With the help of Josh Russell, Headphone Commute has previously covered an Acquiescence EP by the owner of the Non Projects imprint, recording under the name Anenon. The digital only EP was a precursor to Brian Allen Simon’s full length debut, Inner Hue, which is the subject of this particular Sound Byte. With this LP, Simon takes his live instrumentation of saxophone and Rhodes into new territories of subdued atmospheres, abstract narrative, and feel-good vibes. Accompanied by solid rhythmic textures, the album reminds me of sunny days, convertible drives, and shady picnics. With definite traces of Los Angeles music scene, Simon incorporates cinematic progressions into head-nodding home listening sessions, from thumping bass drops to ambient lullabies. “Throughout the record, electric piano timbres remain prevalent, with raw, elegant and lucid tone colors embossed onto a tangible audio field. Seductive and ruminating melodies run rampant, in shifting counterpoint with luxuriant and ageless textures, always with a corporeal melodic yearning.” Having graduated from Red Bull Academy, and voted in the Top 5 Live Acts, Simon has been propelled onto the music scene.

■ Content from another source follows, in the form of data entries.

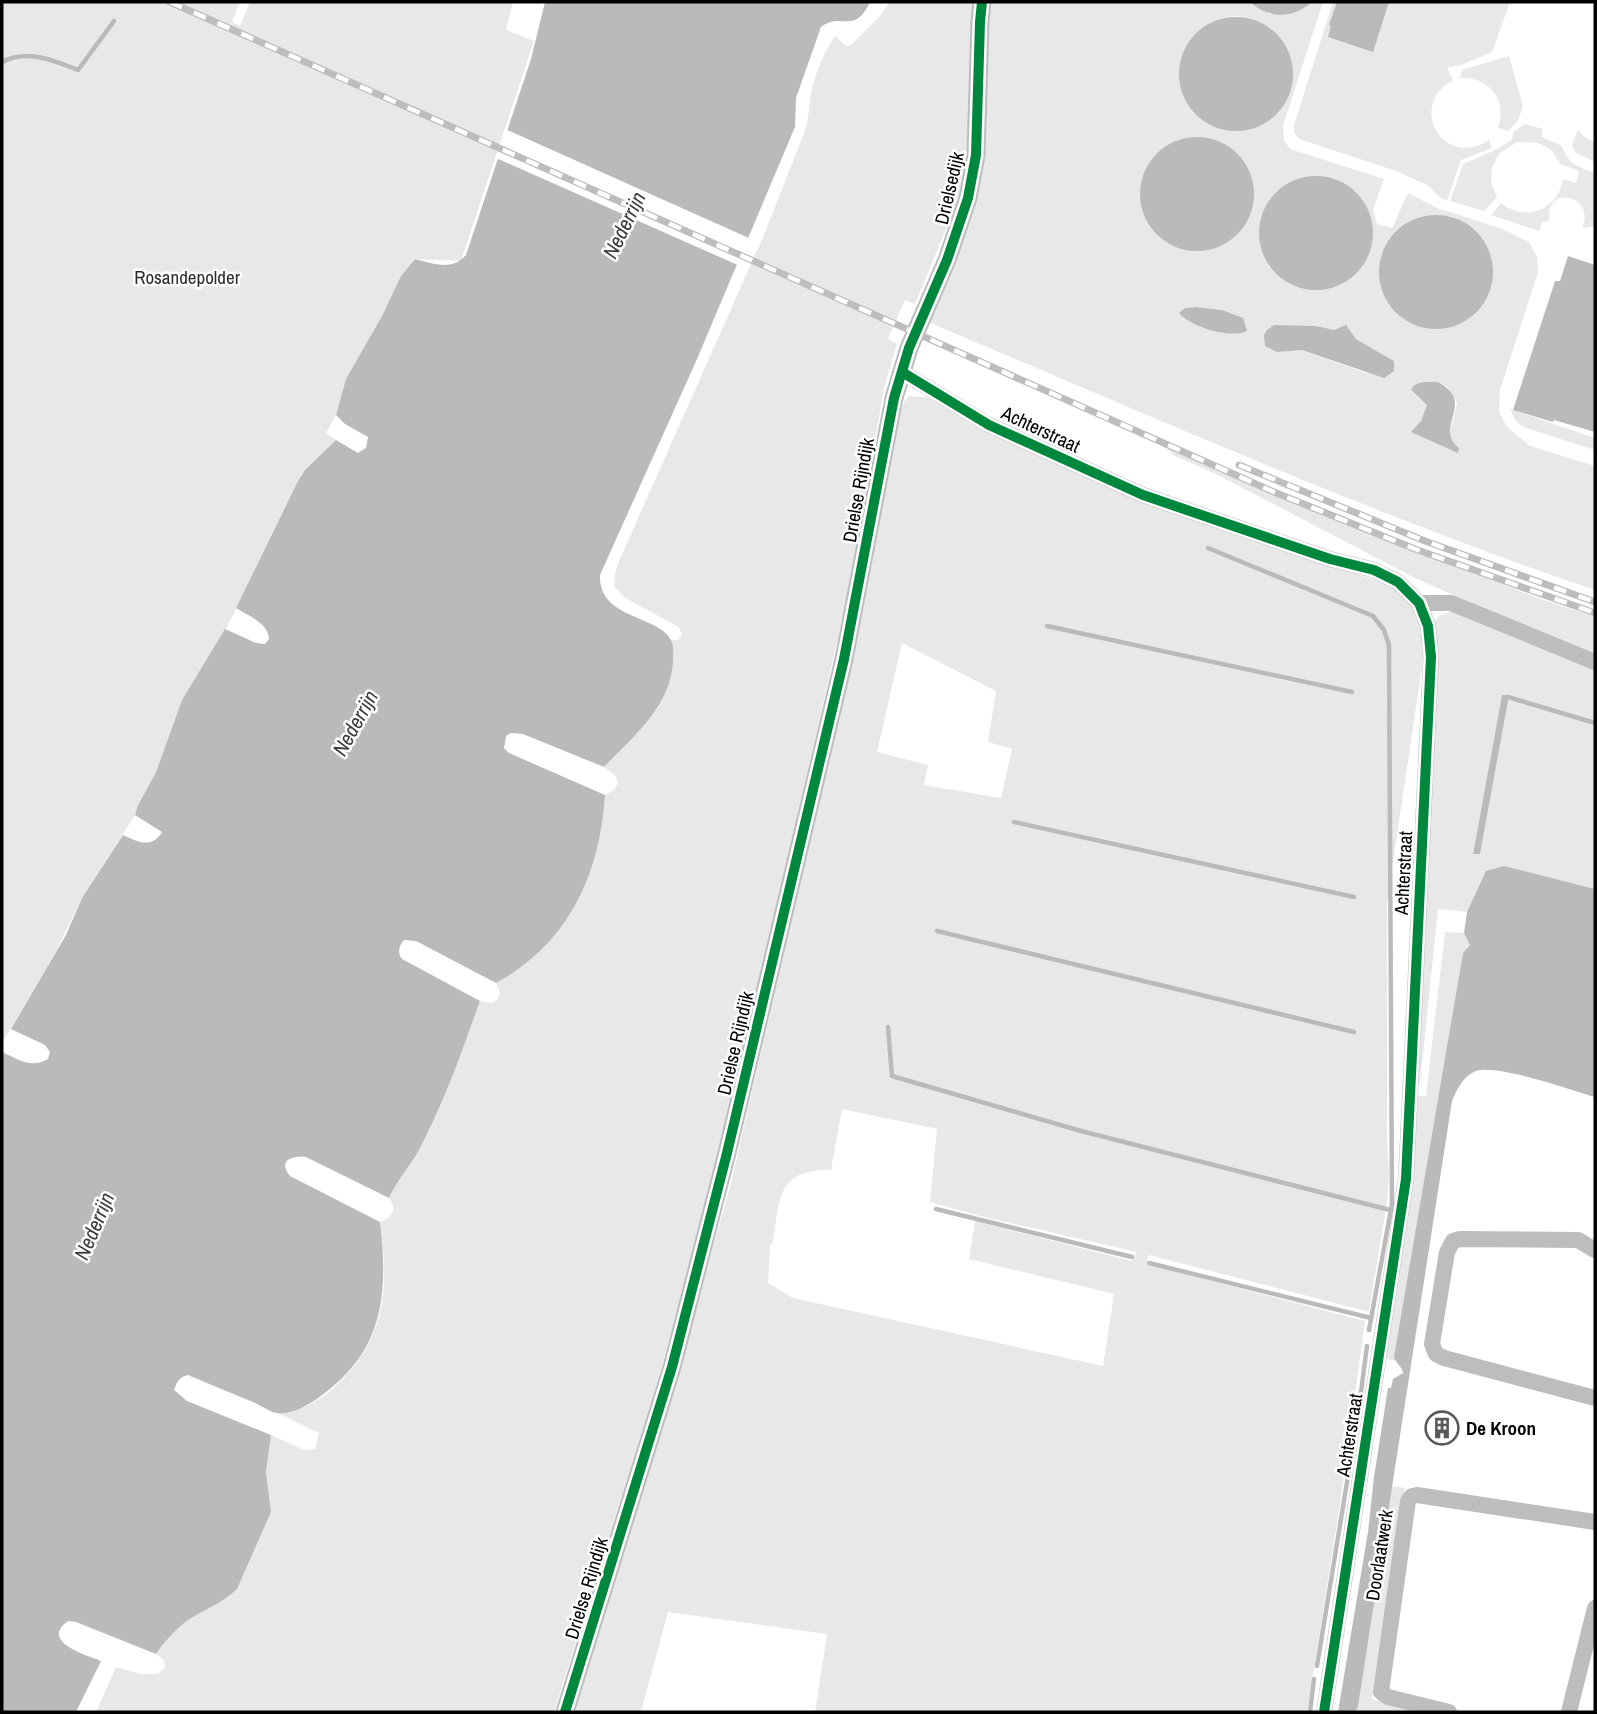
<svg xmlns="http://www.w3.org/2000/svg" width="1597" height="1714" viewBox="0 0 1597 1714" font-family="'Archivo Narrow',sans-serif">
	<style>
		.green { fill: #e8e8e8; fill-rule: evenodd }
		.water { fill: #bababa }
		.pier { fill: #fff }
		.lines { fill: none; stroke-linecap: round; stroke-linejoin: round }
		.stream { stroke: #bababa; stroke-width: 4.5 }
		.minor { stroke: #bdbdbd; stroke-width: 16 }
		.tertiary { stroke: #bdbdbd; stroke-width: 19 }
		.rail-casing { stroke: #bdbdbd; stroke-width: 7 }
		.rail { stroke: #fff; stroke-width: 4.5; stroke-dasharray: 13; stroke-linecap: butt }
		.cycleway-casing { stroke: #fff; stroke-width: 15 }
		.cycleway { stroke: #00873e; stroke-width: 10 }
		.labels { text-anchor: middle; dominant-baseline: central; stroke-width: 5; stroke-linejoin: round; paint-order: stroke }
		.street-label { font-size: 19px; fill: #000; stroke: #fff }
		.park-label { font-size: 19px; fill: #2c2c2c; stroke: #fff }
		.poi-label { font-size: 19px; font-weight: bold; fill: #000; stroke: #fff; text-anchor: start }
		.water-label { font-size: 21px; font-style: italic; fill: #3d3d3d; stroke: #fff }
	</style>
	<rect width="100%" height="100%" fill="#fff"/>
	<!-- green -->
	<g class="green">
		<polygon points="2,2 240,2 232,22 240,26 250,2 513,2 506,30 534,41 461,261 415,259 401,276 382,316 346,379 336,415 326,433 336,440 306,469 298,481 223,635 182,700 156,772 138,804 135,815 82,898 53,957 2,1043"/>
		<path d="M890,2H978L965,172L954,210L915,304L905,300L888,339L897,344L884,388L851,581L714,1179L652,1400L554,1712H96L116,1667L141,1674H158L165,1667L164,1660L156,1654C166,1640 178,1626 193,1617C208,1608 224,1602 237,1589L271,1512L266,1472L271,1435L304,1450L315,1449L319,1433L278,1413C288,1411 300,1409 309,1405C342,1388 372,1349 380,1313C387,1283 384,1252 380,1222C393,1217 397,1210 389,1198C398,1178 414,1162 423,1142C446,1097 463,1049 480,1001L491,1003L498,999L500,993L496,983C568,944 600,875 605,795L614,790L618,783L616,776L604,767C638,733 681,694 671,640H678L682,635L679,627L625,598L614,586L615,574L619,561L763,237L805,131C809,118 809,106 811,93C815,74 824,52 835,36L846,46L851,45L880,16Z"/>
		<path d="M988,2H1250L1270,14L1306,7L1312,2H1323L1283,126L1284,140L1290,149L1384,179L1373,210L1377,224L1392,228L1408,193L1437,208L1500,228L1529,242L1537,257L1538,272L1500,390L1499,412L1507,427L1530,446L1595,466V590C1368,513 1149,415 928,322L960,245ZM1237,16C1260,19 1285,39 1292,61L1226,17ZM1336,179C1359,191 1375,218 1372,244L1272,269C1257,246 1257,218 1273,196ZM1428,216L1493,277L1488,296L1408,223ZM1195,307L1222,310L1201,326L1191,323L1185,308ZM1316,326L1356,339L1394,361L1366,373L1302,350L1277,352ZM1438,382L1448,387L1457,403L1450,433L1451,442L1412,432L1421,421L1427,405L1411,391C1416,380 1428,382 1438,382Z"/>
		<path d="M1333,2H1510L1492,52L1461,65L1447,67L1453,80C1406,106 1444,170 1489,140L1492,148L1461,160L1447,201L1441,198L1427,185L1396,171L1299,139L1294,132V125Z"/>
		<path d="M1509,56L1523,106L1518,121L1508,131L1498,128C1508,100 1489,76 1460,78L1462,70Z"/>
		<path d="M1524,124L1543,129L1542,137L1562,146C1567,163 1579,168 1595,173V226L1582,228C1597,194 1544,184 1549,221L1542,222L1539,231L1491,215L1501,203C1526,223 1558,210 1563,179L1576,183L1579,171L1560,164L1552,151L1539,143L1517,142L1499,154L1492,168L1491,183L1497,197L1484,211L1450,201L1463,164L1493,151L1512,140L1514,132Z"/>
		<polygon points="1578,130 1587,139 1595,142 1595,162 1576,153 1572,145"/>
		<path d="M909,396L927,397L1198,521L1232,534L1400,588C1417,608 1421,628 1424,654L1387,902V1134L1389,1174L1387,1202L1369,1312L1149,1255L1146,1264L1365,1321L1340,1504L1307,1712H815L827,1634L668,1612L641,1712H573L669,1405L731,1183L868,585L895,427L904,402ZM902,643L996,691L988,742L1012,749L1001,798L924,785L928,765L877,752ZM842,1109L937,1129L930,1202L984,1217L1137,1252L1132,1261L975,1221L969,1259L1114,1294L1103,1366L793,1298L768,1283L770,1246L773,1242C780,1198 777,1169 831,1170Z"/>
		<polygon points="1510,409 1595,438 1595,450 1523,427 1515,420"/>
		<polygon points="1167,448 1279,497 1535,597 1595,617 1595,657 1415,578 1218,475 1173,455"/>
		<path d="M1452,611L1595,668V889L1503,866L1483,876L1482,883L1467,912L1438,909L1420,1083H1415L1434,621L1439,616ZM1502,695L1508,696L1480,854L1473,853Z"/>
		<polygon points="1445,932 1464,933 1470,945 1463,953 1395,1361 1385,1358 1415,1096 1426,1096"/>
		<polygon points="1391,1486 1405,1488 1372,1699 1421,1712 1355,1712"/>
	</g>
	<!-- water -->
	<g class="water">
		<path d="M545,2H870C854,36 841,11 821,27L796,98L795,127L697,359L600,575C598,619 658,615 671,640C674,645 673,655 673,661C671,706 633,737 604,767L523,734L511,733L506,736L504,748L509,753L605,795C600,875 568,944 496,983L416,941L404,940C399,946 397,952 402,959L480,1001C463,1049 446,1097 423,1142C414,1162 398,1178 389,1198L306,1157C292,1156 277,1160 290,1176L380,1222C388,1290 385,1347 326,1392C314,1402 294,1415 277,1413C270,1412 260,1405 253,1402C231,1393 209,1384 188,1375C179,1377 177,1382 174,1390L187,1401L271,1435L266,1472L271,1512L237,1589C224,1602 208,1608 193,1617C178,1626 166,1640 156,1654L76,1622L68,1621C39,1642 87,1655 101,1661L76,1712H2V1052C18,1059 31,1069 48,1059L50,1052L45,1045L11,1029L66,935L82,898L123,835C138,842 152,849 162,832L135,815L138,805L156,772L182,700L225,629L256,643L265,644L269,639C268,622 248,616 236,608L298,481L305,470L336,440L358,453L366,448L368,437L345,424L336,415L346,379L382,316L401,276L415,259C434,264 452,271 466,255L531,59Z"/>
		<path d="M1250,2H1312C1293,19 1269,19 1250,2Z"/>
		<polygon points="1337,2 1389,2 1373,52 1328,37 1331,26 1329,25"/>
		<circle cx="1236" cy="74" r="57"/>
		<circle cx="1197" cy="194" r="57"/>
		<circle cx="1316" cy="233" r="57"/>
		<circle cx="1436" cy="272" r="57"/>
		<polygon points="1568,256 1595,265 1595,432 1554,420 1553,422 1513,410 1555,281 1560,281"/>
		<path d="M1195,307L1222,310L1243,318L1247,331C1231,339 1190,327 1179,313L1185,308Z"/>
		<polygon points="1274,325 1316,326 1334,330 1346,325 1356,339 1394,361 1394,371 1384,378 1302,350 1277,352 1265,346 1264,335 1267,330"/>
		<path d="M1438,382C1477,403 1433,427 1459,448L1458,453L1411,432L1421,421L1427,405L1411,390C1416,380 1428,382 1438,382Z"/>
		<polygon points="1502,695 1509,695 1480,854 1473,854"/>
		<path d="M1504,866L1595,889V1097C1570,1090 1498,1064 1476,1071C1463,1076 1457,1089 1452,1101L1358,1706L1355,1712H1338L1368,1532L1374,1477L1388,1388H1391L1393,1379L1403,1373C1402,1366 1396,1364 1394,1357L1463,953L1470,945L1464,933L1467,912L1486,871Z"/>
	</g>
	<!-- pier -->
	<polygon class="pier" points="505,129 751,239 740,266 496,158"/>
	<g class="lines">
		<!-- stream -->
		<g class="stream">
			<path d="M2,62C27,49 53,60 78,70L114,21"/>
			<polyline points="1208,548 1373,616 1384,630 1389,645 1392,1204 1369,1330"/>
			<polyline points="1047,626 1352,692"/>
			<polyline points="1508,697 1595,723"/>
			<polyline points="1014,822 1354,897"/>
			<polyline points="937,931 1354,1032"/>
			<polyline points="888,1027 892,1076 1081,1131 1390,1210"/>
			<polyline points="936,1209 1132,1257"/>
			<polyline points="1149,1263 1371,1318"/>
			<polyline points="1317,1666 1358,1415 1367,1346"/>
			<polyline points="1310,1712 1314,1679"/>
		</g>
		<!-- minor -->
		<g class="minor">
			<polyline points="902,372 989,425 1143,495 1330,559 1374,570 1398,582 1419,603 1428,626 1431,657 1406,1179 1324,1712"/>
			<polyline points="1419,603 1451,603 1595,662"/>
			<polyline points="1595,1250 1578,1240 1460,1239 1453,1241 1447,1252 1432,1344 1436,1354 1444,1358 1595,1398"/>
			<polyline points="1449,1712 1388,1697 1381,1692 1408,1501 1412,1496 1417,1495 1595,1522"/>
			<polyline points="1569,1712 1595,1608"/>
		</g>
		<!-- tertiary -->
		<polyline class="tertiary" points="565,1712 672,1367 727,1153 844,659 894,398 909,348 947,260 968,198 976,155 980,22 982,2"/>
		<defs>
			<g id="rail">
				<polyline points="170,2 1274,492 1415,549 1595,613"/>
				<polyline points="1239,465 1425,541 1595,602"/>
			</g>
		</defs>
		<!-- rail casing -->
		<use href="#rail" class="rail-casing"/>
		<!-- rail -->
		<use href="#rail" class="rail"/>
		<defs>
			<g id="cycleway">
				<polyline points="902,372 989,425 1143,495 1330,559 1374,570 1398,582 1419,603 1428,626 1431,657 1406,1179 1324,1712"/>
				<polyline points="565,1712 672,1367 727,1153 844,659 894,398 909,348 947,260 968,198 976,155 980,22 982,2"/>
			</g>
		</defs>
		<!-- cycleway casing -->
		<use href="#cycleway" class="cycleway-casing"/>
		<!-- cycleway -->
		<use href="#cycleway" class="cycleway"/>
	</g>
	<!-- icons -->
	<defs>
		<symbol id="building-ring" viewBox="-11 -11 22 22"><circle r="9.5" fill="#fff" stroke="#595959" stroke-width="1.5"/><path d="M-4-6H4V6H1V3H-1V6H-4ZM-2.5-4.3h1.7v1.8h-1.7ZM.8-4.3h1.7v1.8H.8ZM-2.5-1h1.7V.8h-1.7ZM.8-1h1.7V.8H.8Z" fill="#595959"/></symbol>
	</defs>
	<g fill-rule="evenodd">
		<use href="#building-ring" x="1423" y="1409" width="38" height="38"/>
	</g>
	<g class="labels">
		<!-- street labels -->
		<g class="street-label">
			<text transform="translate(949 188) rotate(-77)">Drielsedijk</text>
			<text transform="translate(1041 429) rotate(25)">Achterstraat</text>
			<text transform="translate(858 490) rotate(-80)">Drielse Rijndijk</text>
			<text transform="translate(1403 873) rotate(-87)">Achterstraat</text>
			<text transform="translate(735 1043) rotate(-77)">Drielse Rijndijk</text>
			<text transform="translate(1349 1435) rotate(-81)">Achterstraat</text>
			<text transform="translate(1379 1555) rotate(-81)">Doorlaatwerk</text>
			<text transform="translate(586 1588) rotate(-73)">Drielse Rijndijk</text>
		</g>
		<!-- park labels -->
		<g class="park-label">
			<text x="187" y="277">Rosandepolder</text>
		</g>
		<!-- poi labels -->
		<g class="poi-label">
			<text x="1466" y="1428">De Kroon</text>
		</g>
		<!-- water labels -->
		<g class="water-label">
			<text transform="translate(624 225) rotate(-64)">Nederrijn</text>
			<text transform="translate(355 723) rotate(-61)">Nederrijn</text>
			<text transform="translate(94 1226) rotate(-67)">Nederrijn</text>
		</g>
	</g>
	<!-- border -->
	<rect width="1597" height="1714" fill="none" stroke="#000000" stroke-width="7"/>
</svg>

If you have an opportunity to attend the upcoming Decibel festival in Seattle, be sure to catch his live performance there. Meanwhile, if you aren’t familiar with Anenon, I recommend you check it out if names like Tycho, Sun Glitters, Emancipator, Helios, Boards of Canada and Ulrich Schnauss appeal to your taste.
My Sad Captains
This is a very different sort of release from what you’ve come to expect from Daniel Land (Modern Painters, Engineers, riverrun). Rather than dream pop or deep ambient, this is a collection of piano sketches. Some of these are very early works from Land, composed while he was still in school and dreaming of a career in cinematic composition. Land recorded these at various locations around the UK, with help from some of his many friends. The songs are lovely, and reveal a contemplative side to Daniel that I really enjoy. They bring lots of images and good memories to mind as the chords skip along like a skiff on a wind-tossed lake. “Bennyjack” is reminiscent of riverrun with its watery reverb, almost like one is listening to a concert underwater. Sonic waves soothe the soul as its peaceful passages move me further into this release, ending the first section called “Falling In.” The second series of sketches, entitled “Separate Rooms”, is more troubling, revealing an uncertain spirit pervading these pieces. They are all very brief, providing only tiny dabs of paint on the canvas of Daniel’s life. The final movement called “Dancer From The Dance” opens the window a crack to let in a tiny ray of light. The music is slightly more hopeful, though one is drawn back down on “Jack the Lad”, which is both pensive and sad. The album’s final moments are more cinematic, and definitely hint that Land could add soundtrack composer to his palette if he so chose. Recommended for anyone who enjoys ambient piano soundscapes.
“Fragments of Night”, “Sueño”, and “Inner Hue” reviewed by HC.
“My Sad Captains” reviewed by Elizabeth Klisiewicz.